◆ EXERCISE AIM ◆
Would you copy the records exactly, leaving the pictures out?

◆ DATA RECORDS ◆

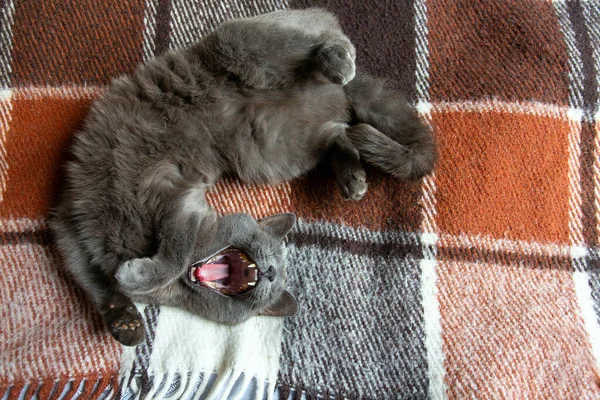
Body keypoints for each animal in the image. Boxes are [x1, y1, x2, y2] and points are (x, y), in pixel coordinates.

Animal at [50, 9, 436, 346]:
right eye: (263, 248)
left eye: (271, 284)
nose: (269, 270)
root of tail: (337, 91)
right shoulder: (73, 225)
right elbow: (93, 279)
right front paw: (127, 323)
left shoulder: (179, 200)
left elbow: (173, 252)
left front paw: (133, 278)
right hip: (240, 47)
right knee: (322, 35)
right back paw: (339, 71)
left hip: (271, 149)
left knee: (337, 122)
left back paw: (352, 170)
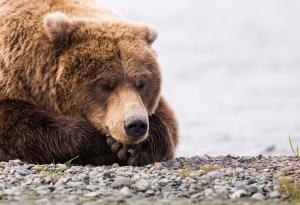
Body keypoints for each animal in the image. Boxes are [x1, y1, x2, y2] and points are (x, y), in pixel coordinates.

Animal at [0, 0, 178, 166]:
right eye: (105, 85)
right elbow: (18, 126)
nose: (135, 124)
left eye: (142, 84)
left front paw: (133, 149)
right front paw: (102, 144)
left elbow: (168, 123)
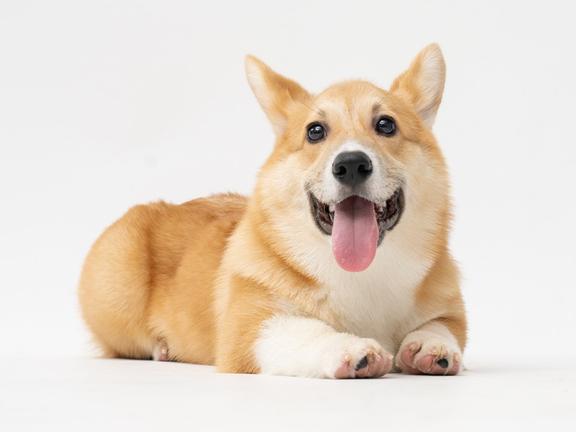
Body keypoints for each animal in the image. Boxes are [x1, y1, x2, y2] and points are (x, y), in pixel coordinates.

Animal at [80, 42, 468, 376]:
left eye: (386, 124)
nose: (351, 164)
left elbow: (440, 328)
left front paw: (430, 347)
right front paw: (350, 348)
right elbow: (307, 331)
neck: (363, 275)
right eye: (315, 131)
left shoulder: (450, 312)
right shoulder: (252, 330)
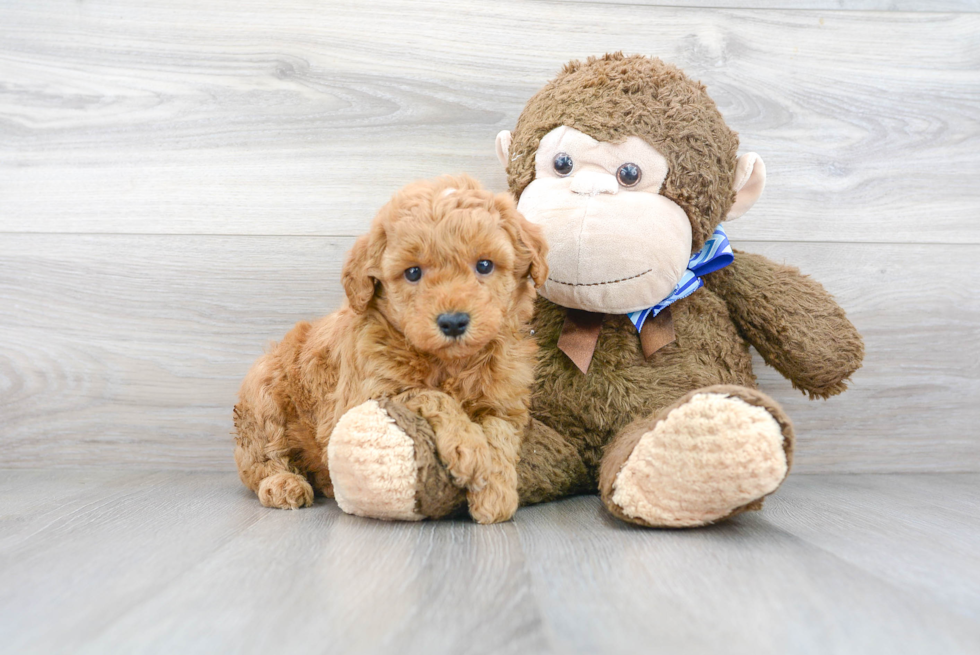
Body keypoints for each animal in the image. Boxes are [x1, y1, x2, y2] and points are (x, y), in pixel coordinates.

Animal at [234, 173, 548, 524]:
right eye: (413, 272)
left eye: (484, 265)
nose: (453, 322)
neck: (450, 363)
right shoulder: (366, 393)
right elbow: (429, 394)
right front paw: (468, 447)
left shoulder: (505, 400)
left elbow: (499, 431)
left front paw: (496, 490)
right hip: (263, 397)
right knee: (260, 458)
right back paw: (283, 483)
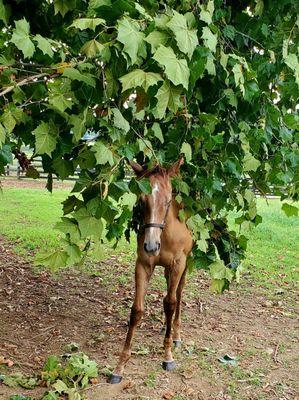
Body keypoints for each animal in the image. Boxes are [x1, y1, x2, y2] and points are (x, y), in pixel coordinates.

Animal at [111, 158, 193, 382]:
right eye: (141, 201)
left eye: (168, 201)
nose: (151, 246)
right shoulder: (143, 264)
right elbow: (136, 311)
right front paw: (119, 366)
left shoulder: (178, 264)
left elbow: (171, 303)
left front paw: (168, 356)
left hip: (185, 265)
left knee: (178, 294)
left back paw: (176, 335)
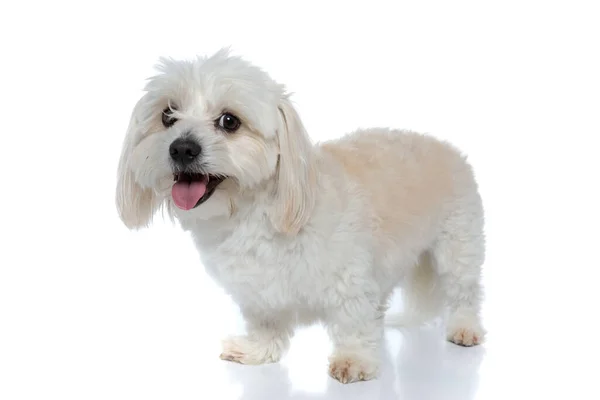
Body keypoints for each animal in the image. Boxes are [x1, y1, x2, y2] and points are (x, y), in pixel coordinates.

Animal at [115, 48, 486, 382]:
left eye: (229, 121)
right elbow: (266, 323)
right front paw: (258, 350)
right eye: (167, 115)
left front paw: (354, 359)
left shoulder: (349, 278)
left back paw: (465, 328)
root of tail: (449, 148)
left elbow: (352, 319)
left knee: (464, 291)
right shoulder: (258, 292)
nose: (181, 148)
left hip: (458, 247)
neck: (254, 213)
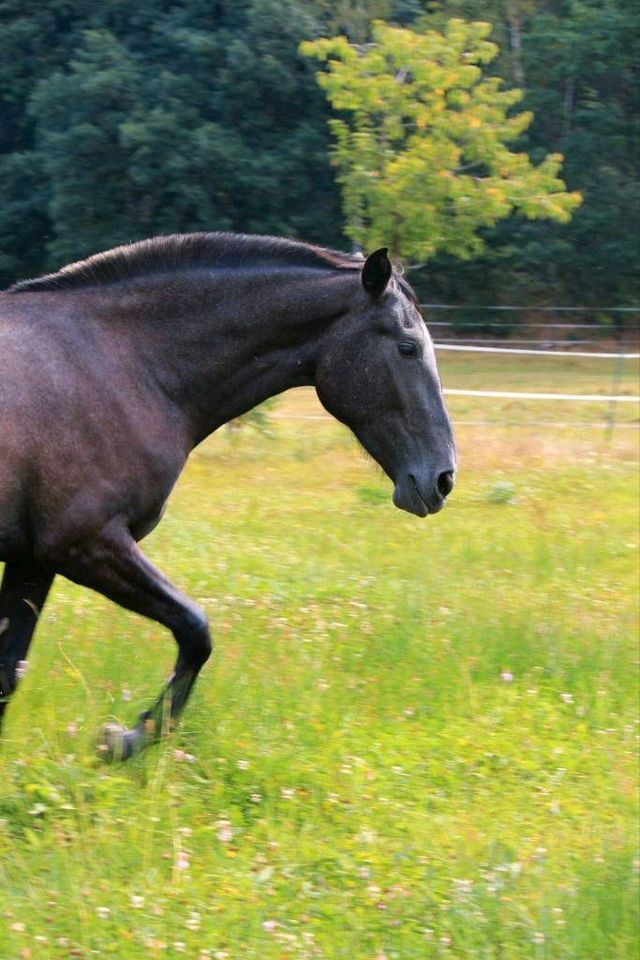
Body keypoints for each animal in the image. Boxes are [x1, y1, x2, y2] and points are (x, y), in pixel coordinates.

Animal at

◆ ANSWER BELOW ◆
Body keypoints for each animal in the image. Boxes are [x1, y1, x2, y2] and points are (x, y), in pixel coordinates.

Animal at [50, 9, 436, 346]:
right eye: (263, 248)
left eye: (271, 284)
nose: (269, 270)
root of tail: (337, 91)
right shoulder: (73, 225)
right elbow: (93, 279)
right front paw: (127, 323)
left shoulder: (179, 200)
left elbow: (173, 252)
left front paw: (133, 278)
right hip: (240, 47)
right knee: (322, 35)
right back paw: (339, 71)
left hip: (271, 149)
left knee: (337, 122)
left back paw: (352, 170)
Body keypoints for each animal in the image. Boxes are [x1, y1, x2, y2] and points are (x, y), in pixel coordinates.

Animal at [0, 0, 178, 166]:
right eye: (105, 85)
right elbow: (18, 126)
nose: (135, 124)
left eye: (142, 84)
left front paw: (133, 149)
right front paw: (102, 144)
left elbow: (168, 123)
Body keypoints for each animal in the image. Boxes are [x1, y1, x2, y2] and points are (x, y), in pixel coordinates.

Animal at [80, 42, 468, 376]:
left eye: (386, 124)
nose: (351, 164)
left elbow: (440, 328)
left front paw: (430, 347)
right front paw: (350, 348)
right elbow: (307, 331)
neck: (363, 275)
right eye: (315, 131)
left shoulder: (450, 312)
right shoulder: (252, 330)
Body keypoints for each animal in the image. Boxes are [x1, y1, x2, y2] and points are (x, y), in pixel coordinates.

Animal at [234, 173, 548, 524]:
right eye: (413, 272)
left eye: (484, 265)
nose: (453, 322)
neck: (450, 363)
right shoulder: (366, 393)
right elbow: (429, 394)
right front paw: (468, 447)
left shoulder: (505, 400)
left elbow: (499, 431)
left front paw: (496, 490)
right hip: (263, 397)
right knee: (260, 458)
right back paw: (283, 483)
Body keypoints for each animal in the image. Boxes are [x1, y1, x2, y2] and points are (x, y), in pixel coordinates.

Animal at [111, 158, 193, 382]:
right eye: (141, 201)
left eye: (168, 201)
nose: (151, 246)
right shoulder: (143, 264)
right elbow: (136, 311)
right front paw: (119, 366)
left shoulder: (178, 264)
left elbow: (171, 303)
left front paw: (168, 356)
left hip: (185, 265)
left knee: (178, 294)
left back paw: (176, 335)
Body keypoints for each animal in the image. Boxes are [x1, y1, x2, y2] and points are (x, y), in pixel coordinates.

Animal at [115, 48, 486, 382]:
left eye: (229, 121)
right elbow: (266, 323)
right front paw: (258, 350)
right eye: (167, 115)
left front paw: (354, 359)
left shoulder: (349, 278)
left back paw: (465, 328)
root of tail: (449, 148)
left elbow: (352, 319)
left knee: (464, 291)
right shoulder: (258, 292)
nose: (181, 148)
left hip: (458, 247)
neck: (254, 213)
Body keypoints for each animal in the image. Boxes are [x1, y1, x2, y2] and points are (x, y), in pixel coordinates.

Animal at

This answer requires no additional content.